Victor Maynard semble aller bien, il poursuit la jeune femme au point de la manquer à plusieurs reprises dans des boutiques de fringues. Pas de bol, sa petite course-poursuite se termine sur un parking où il croise d’autres tueurs à gages qui cherchent la même chose. Quel bordel ?
Il n’a, alors, pas d’autre solution que de fuir avec ses deux « protégés », un laveur de carreau Tony (Rupert Grint), paniqué et cette voleuse hystérique qu’il doit éliminer, pour échapper à la colère de ses commanditaires et aux balles d’un rival engagé pour le supprimer. Normal. Et en plus, c’est le coup de foudre !
Derrière ce titre français se cache « Wild Target », un remake britannique de « Cible émouvante », le premier long-
métrage de Pierre Salvadori. Je n’ai pas souvenir de l’original pour le comparer à cette réplique britannique de Jonathan Lynn. L’essentiel n’est pas là car cette dernière nous entraine ainsi dans une drôle aventure, suivie de près par un certain nombre de péripétie en tout genre, d’amourette et de dialogue dotés d’un humour anglais parfaitement maitrisé et acidulé dans la bouche des protagonistes.
Après « Mon Voisin le tueur », Jonathan Lynn signe donc une comédie décalée, oscillant entre humour noir et humour potache dans lesquels les situations, les gags et les répliques sont très hilarants surtout les trois acteurs qui s’en donnent à coeur joie à interpréter leurs personnages farfelus entre le vieux tueur coincé, arriéré qui s’éveille à l’amour pour la première fois (où sa mère renfrognée intervient dans la chambre à coucher et défonce la porte), la vraie kleptomane fausse ingénue et l’apprenti nigaud.
Côté casting, nous allons pas nous plaindre car Bill Nighty (« Love Actually ») en tueur à gage solitaire est énorme avec ces principes de vieux garçons austères qui s’amourache néanmoins avec la ravissante et hystérique Emily Blunt (« Sunshine Cleaning »). Mais lorsqu’ils rencontrent Rupert Grint (Ron dans la saga « Harry Potter »), ce dernier donne une vraie profondeur à cette comédie déplacée et drôle. Il incarne un personnage décalé, dont l’enfance se résume à peu de chose, il ne possède ni père ni mère et gagne sa vie en lavant des carreaux sur les parkings. On appréciera aussi quelques scènes hilarantes lorsqu’il découvre la campagne et les vaches ou qu’il fume des joints dans la baignoire (de l’hôtel). A noter également que la scène finale résume bien la thématique de cette comédie horripilante car nous pouvons l’associer à l’expression suivante « tel père tel fils »…
Un film pétillant, très anglais, d’où l’expression « so british » !
Les personnages sont tous barrés les uns des autres , nous pouvons aussi apprécié le rythme, les répliques.
Nous pouvons regretter la V.F. au détriment de la V.O.S.T.F.R. (Version Originale Sous-Titrée FRançais) qui aurait été plus adaptée pour reproduire fidèlement l’humour britannique et certains jeux de mots… Hélas, nous n’avons pas vu qu’il était diffusé en version originale dans un autre cinéma du centre-ville.

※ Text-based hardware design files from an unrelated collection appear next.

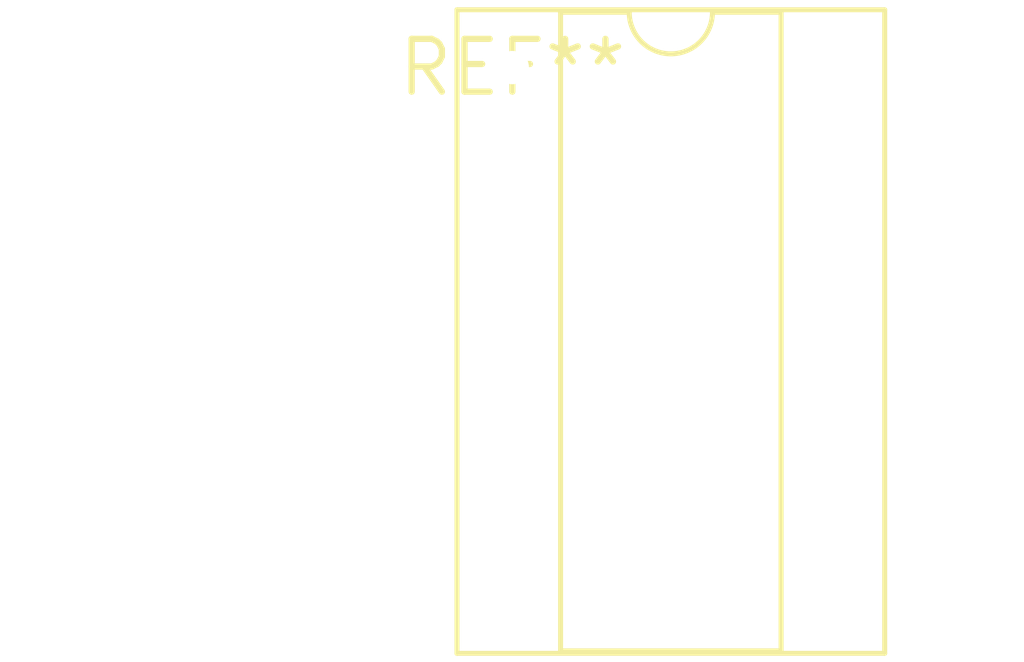
<source format=kicad_pcb>
(kicad_pcb (version 20240108) (generator pcbnew)

  (general
    (thickness 1.6)
  )

  (paper "A4")
  (layers
    (0 "F.Cu" signal)
    (31 "B.Cu" signal)
    (32 "B.Adhes" user "B.Adhesive")
    (33 "F.Adhes" user "F.Adhesive")
    (34 "B.Paste" user)
    (35 "F.Paste" user)
    (36 "B.SilkS" user "B.Silkscreen")
    (37 "F.SilkS" user "F.Silkscreen")
    (38 "B.Mask" user)
    (39 "F.Mask" user)
    (40 "Dwgs.User" user "User.Drawings")
    (41 "Cmts.User" user "User.Comments")
    (42 "Eco1.User" user "User.Eco1")
    (43 "Eco2.User" user "User.Eco2")
    (44 "Edge.Cuts" user)
    (45 "Margin" user)
    (46 "B.CrtYd" user "B.Courtyard")
    (47 "F.CrtYd" user "F.Courtyard")
    (48 "B.Fab" user)
    (49 "F.Fab" user)
    (50 "User.1" user)
    (51 "User.2" user)
    (52 "User.3" user)
    (53 "User.4" user)
    (54 "User.5" user)
    (55 "User.6" user)
    (56 "User.7" user)
    (57 "User.8" user)
    (58 "User.9" user)
  )

  (setup
    (pad_to_mask_clearance 0)
    (pcbplotparams
      (layerselection 0x00010fc_ffffffff)
      (plot_on_all_layers_selection 0x0000000_00000000)
      (disableapertmacros false)
      (usegerberextensions false)
      (usegerberattributes false)
      (usegerberadvancedattributes false)
      (creategerberjobfile false)
      (dashed_line_dash_ratio 12.000000)
      (dashed_line_gap_ratio 3.000000)
      (svgprecision 4)
      (plotframeref false)
      (viasonmask false)
      (mode 1)
      (useauxorigin false)
      (hpglpennumber 1)
      (hpglpenspeed 20)
      (hpglpendiameter 15.000000)
      (dxfpolygonmode false)
      (dxfimperialunits false)
      (dxfusepcbnewfont false)
      (psnegative false)
      (psa4output false)
      (plotreference false)
      (plotvalue false)
      (plotinvisibletext false)
      (sketchpadsonfab false)
      (subtractmaskfromsilk false)
      (outputformat 1)
      (mirror false)
      (drillshape 1)
      (scaleselection 1)
      (outputdirectory "")
    )
  )

  (net 0 "")

  (footprint "DIP-12_W7.62mm_Socket" (layer "F.Cu") (at 0 0))

)

</source>
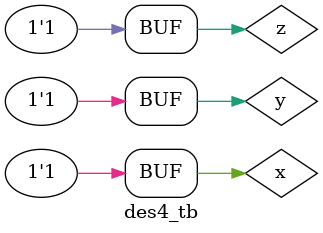
<source format=v>
module des4 (x,y,z,m);
  input x,y,z;
  output m;
  wire d;
  wire e;
   
  
and (d,x,z);
and (e,y,z);
or (m,d,e);
   
  
endmodule

module des4_tb();
  
  reg x,y,z;
  wire m;
  
  
  des4 a1(x,y,z,m);
  
  initial begin
    
    $monitor("value of x=%b, y=%b,z=%b, m=%b");
    x=0; y=0; z=0;
    #1 x=1; y=0; z=0; 
    #1 x=0; y=1; z=0;
    #1 x=0; y=0; z=1;
    #1 x=1; y=1; z=0; 
    #1 x=0; y=1; z=1; 
    #1 x=1; y=0; z=1; 
    #1 x=1; y=1; z=1; 
        
  end
endmodule



</source>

Enfin, je recommande cette comédie britannique dans cette version originale à tous les fan(atique)s d’humour anglais. Décalage et pétillant, un vrai régal pour nos zygomatiques !
Bande-annonce : http://www.cinematon.fr/photos-de-rupert-grint-et-bande-annonce-du-film-%C2%AB-petits-meurtres-a-langlaise-%C2%BB/
Merci à Sophie de me l’avoir fait découvrir.